I think the original recipe came from an old Cooking Light, but I’ve changed it up and switched it around and started cooking it form memory so many years ago I can hardly remember. But basically it’s cooked orzo tossed with a crap ton of fresh herbs, chickpeas, a selection of roasted and raw seasonal vegetables, lemon juice and olive oil. For me, the key is tons of fresh herbs - the combination of dill (my favorite!), scallions and mint is the best, but you can throw leftover bits of herbs in there too.
The BEST Spring Lemon-Herb Orzo Salad
I feel like a good recipe for pasta salad is one of those things that everyone should have! There’s so many times where it comes in handy from tailgating to potlucks to easy weekday lunches. This herbed summer corn pasta salad and gazpacho pasta salad are my go-tos for summer, and this spring-y lemon-herb orzo salad is my go-to for spring. With sweet roasted asparagus, crunchy and peppery radish, and tons of herbs, it’s the first thing I’m craving when it’s that time of year that my black car turns yellow with pollen.
I like to make this pasta salad with orzo, but you could use other shapes like bowties or ziti too. Feel free to use whole grain, but personally I don’t think the wheat-y flavor works as well in this dish with the delicate herbs and lemon-olive oil dressing. It’s a bit overpowering. White pasta is totally OK! Sure, it has a little less nutrition and fiber than whole grain, but not everything we eat has to have a multivitamins worth of nutrition. If you’re concerned about blood sugar, know that you’re still getting fat, protein and fiber that help with blood glucose from the rest of the dish. Also, fun fact, but cooked and cooled pasta (and potatoes, rice, etc) has higher quantities of resistant starch - something about cooking and cooling converts it - so it has less of an effect on blood glucose anyway.
Make Ahead Lunch
I often make this salad in advance and it holds up really well. Sometimes I’ll make a batch on the weekend and enjoy it throughout the week by itself, paired with leftovers, or over a bed of greens.
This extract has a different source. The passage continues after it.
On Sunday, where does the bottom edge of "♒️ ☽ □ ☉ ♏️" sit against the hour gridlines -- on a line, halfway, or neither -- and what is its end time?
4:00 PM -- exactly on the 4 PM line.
Before serving, you might want to give it a quick spritz of lemon juice and another sprinkle of sea salt to brighten up the flavor, since some of the dressing gets absorbed in the fridge.
The BEST Spring Lemon-Herb Orzo Salad
1 1/2 cups uncooked orzo
1 bunch asparagus, woody stems snapped off
1/4 cup extra-virgin olive oil plus 1 teaspoon
8 radishes, chopped
1/3 cup chopped fresh dill
4 scallions, chopped
1/4 cup mint
1 can chickpeas, drained and rinsed
1 cup defrosted peas or fresh peas blanched in boiling water for 1 minute
1 1/2 cups crumbled feta
Juice of 1 lemon
1 small garlic clove, minced
Preheat oven to 400 degrees.
Bring a large pot of salted water to a boil and cook orzo 8-10 minutes until al dente. Drain, rinse with cool water and set aside.
Toss asparagus with 1 teaspoon olive oil, season with salt and pepper and spread evenly on a large baking sheet. Roast for 15 minutes until tender and golden. Remove and set aside to cool.
Toss orzo with radishes, dill, scallions, mint, chickpeas, peas, and feta. Chop asparagus into 1 inch pieces and add to the orzo salad.
Whisk together 1/4 cup olive oil, lemon juice, garlic and season with salt and pepper. Toss orzo salad with the dressing. Serve cold or at room temperature.